Source information: Begin

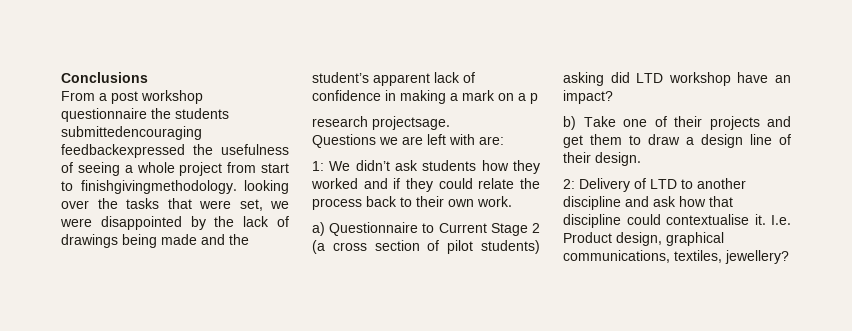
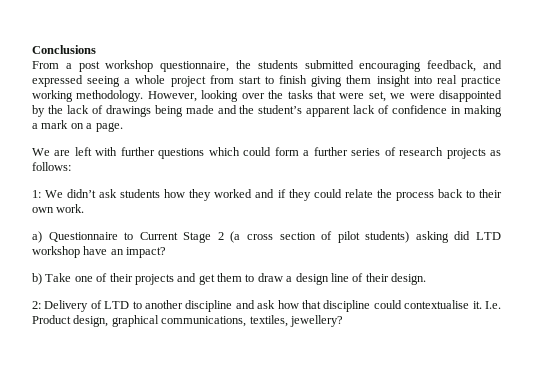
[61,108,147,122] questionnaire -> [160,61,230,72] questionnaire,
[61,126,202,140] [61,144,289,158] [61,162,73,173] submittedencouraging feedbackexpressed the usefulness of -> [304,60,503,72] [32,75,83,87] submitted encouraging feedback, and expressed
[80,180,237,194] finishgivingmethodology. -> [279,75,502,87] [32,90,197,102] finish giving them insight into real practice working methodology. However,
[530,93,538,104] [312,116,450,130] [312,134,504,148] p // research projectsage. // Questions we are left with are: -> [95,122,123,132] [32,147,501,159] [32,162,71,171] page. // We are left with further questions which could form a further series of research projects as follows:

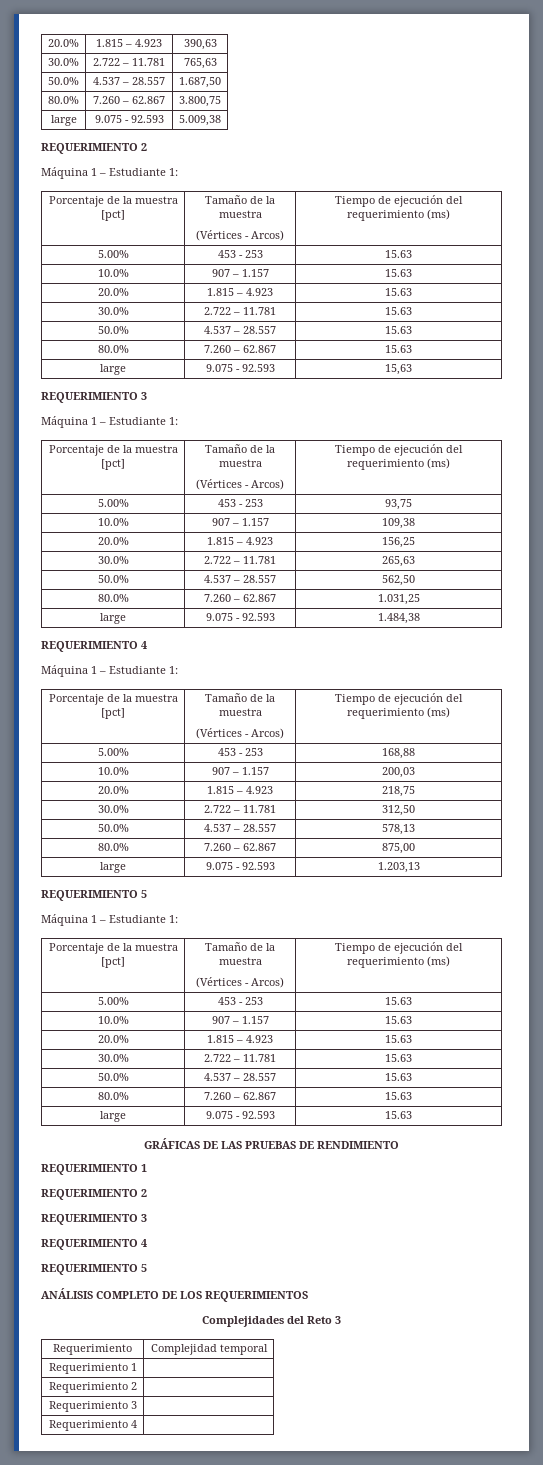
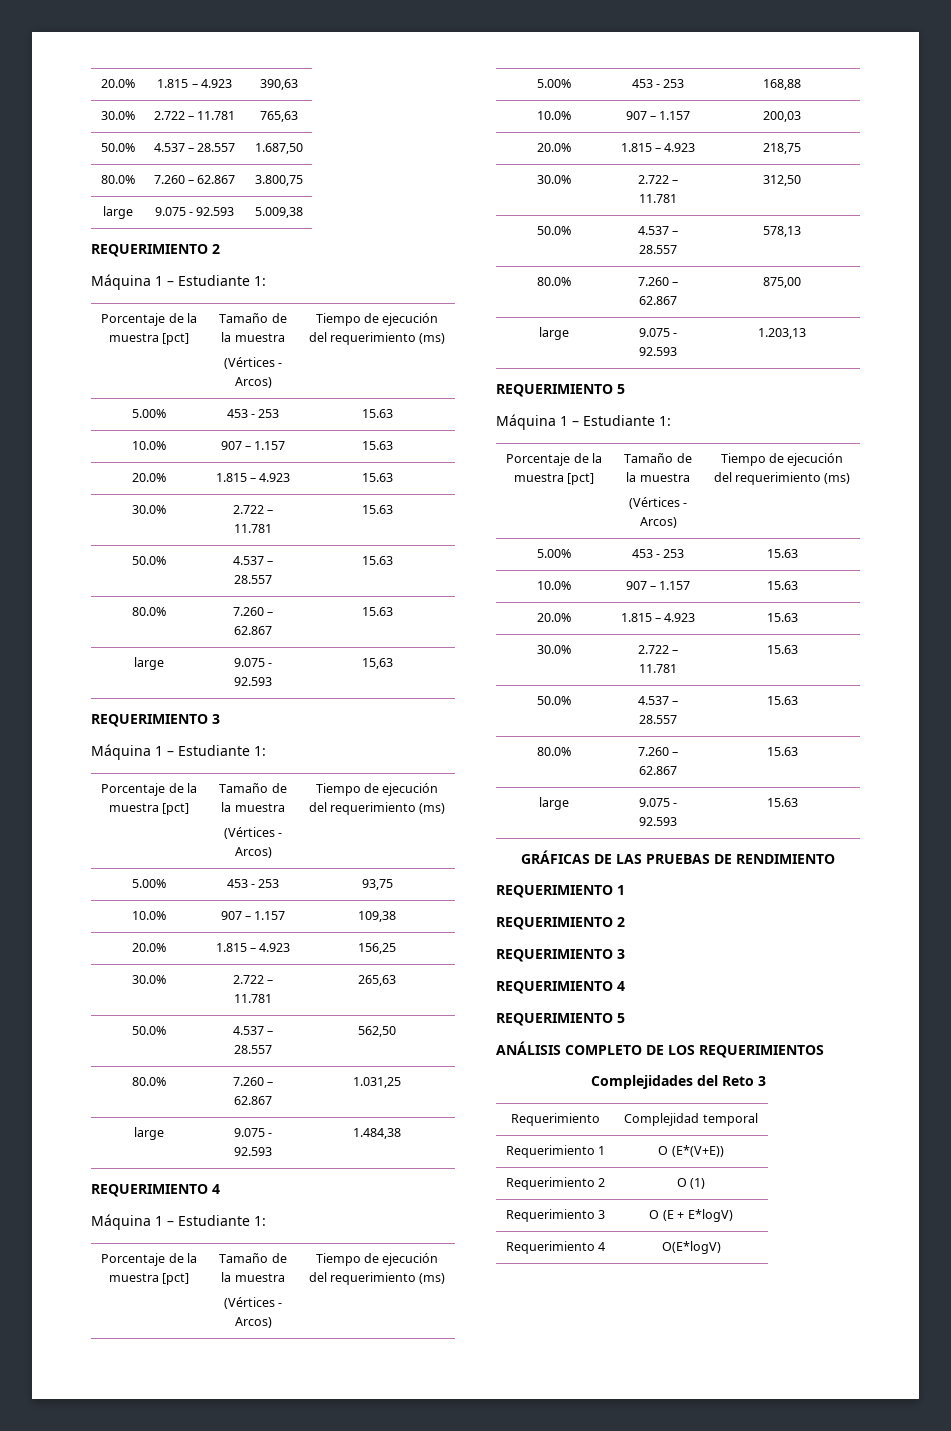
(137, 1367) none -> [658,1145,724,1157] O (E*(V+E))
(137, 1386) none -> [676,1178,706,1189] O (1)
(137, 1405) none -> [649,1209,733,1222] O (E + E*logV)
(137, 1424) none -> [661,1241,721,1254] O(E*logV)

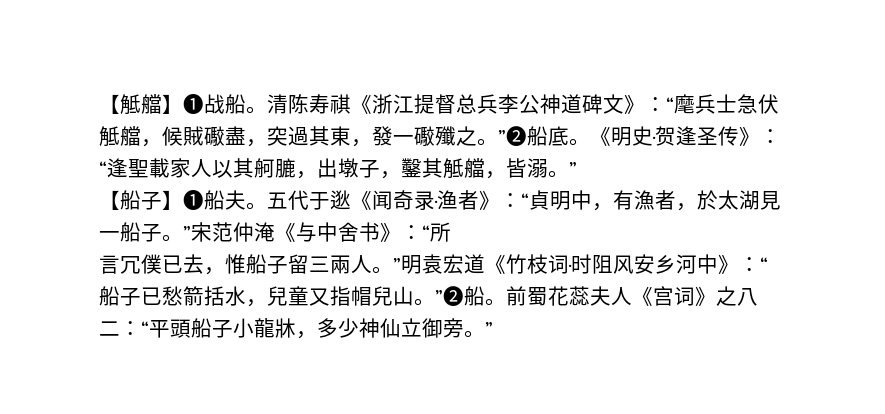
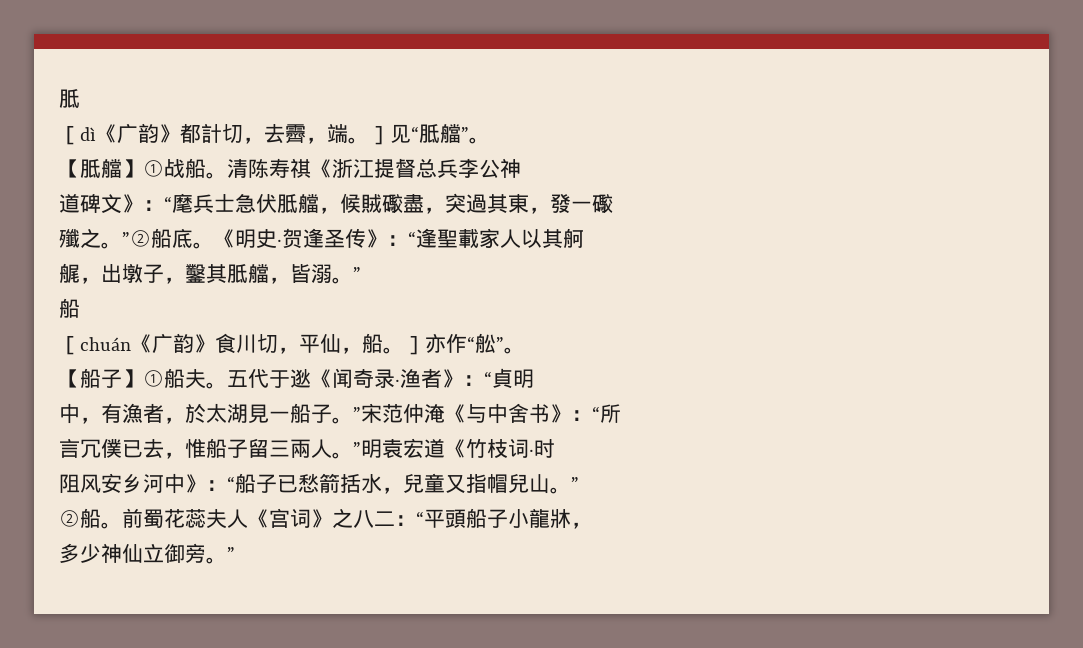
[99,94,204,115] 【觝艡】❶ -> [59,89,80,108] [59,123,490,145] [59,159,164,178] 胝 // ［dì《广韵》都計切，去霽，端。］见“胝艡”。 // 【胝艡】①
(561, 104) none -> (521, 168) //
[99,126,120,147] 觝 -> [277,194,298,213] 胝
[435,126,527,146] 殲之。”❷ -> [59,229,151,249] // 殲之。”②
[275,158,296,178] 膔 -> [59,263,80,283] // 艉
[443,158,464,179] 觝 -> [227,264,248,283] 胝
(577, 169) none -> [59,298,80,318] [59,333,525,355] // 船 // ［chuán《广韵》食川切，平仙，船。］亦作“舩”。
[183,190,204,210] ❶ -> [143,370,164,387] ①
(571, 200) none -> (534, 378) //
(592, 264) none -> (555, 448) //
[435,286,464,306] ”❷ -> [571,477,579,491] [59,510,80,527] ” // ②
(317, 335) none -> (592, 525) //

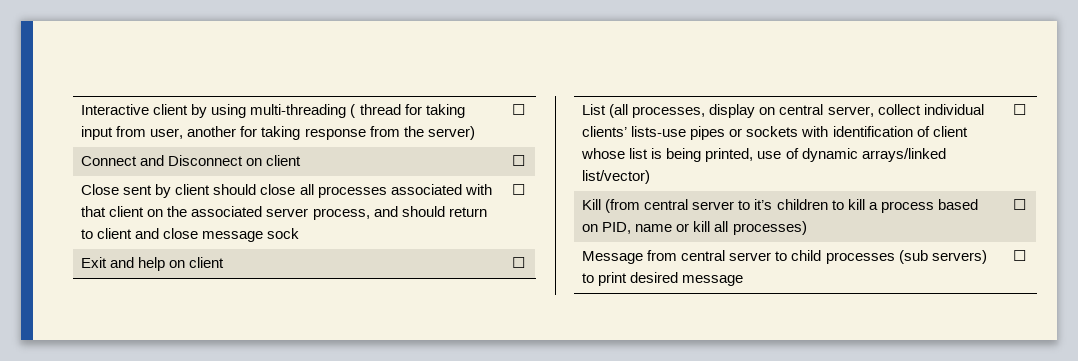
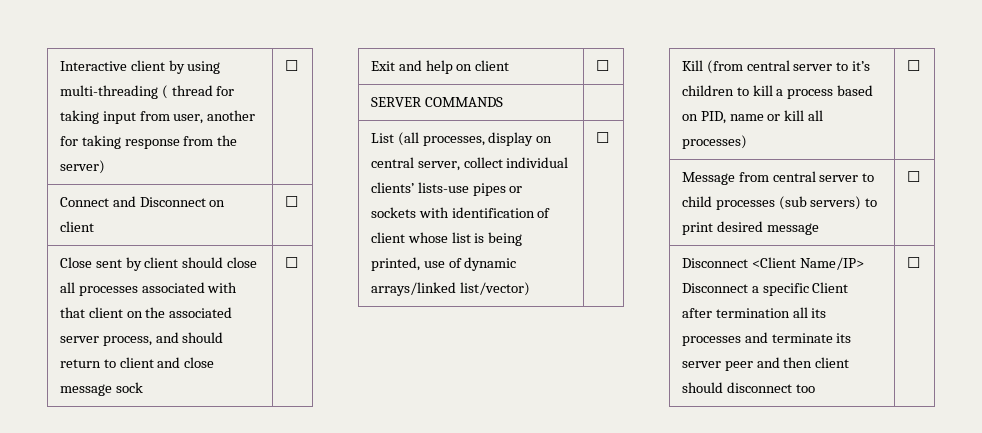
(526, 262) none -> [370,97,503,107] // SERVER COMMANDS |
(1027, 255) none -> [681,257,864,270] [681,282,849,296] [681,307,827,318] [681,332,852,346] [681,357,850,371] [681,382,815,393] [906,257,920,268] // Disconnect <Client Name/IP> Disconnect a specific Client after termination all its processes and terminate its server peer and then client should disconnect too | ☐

Source information: End

* _Directions for this task_:
The response consists of the lines above that contain "logV".

* _Answer to the problem_:
(137, 1405) none -> [649,1209,733,1222] O (E + E*logV)
(137, 1424) none -> [661,1241,721,1254] O(E*logV)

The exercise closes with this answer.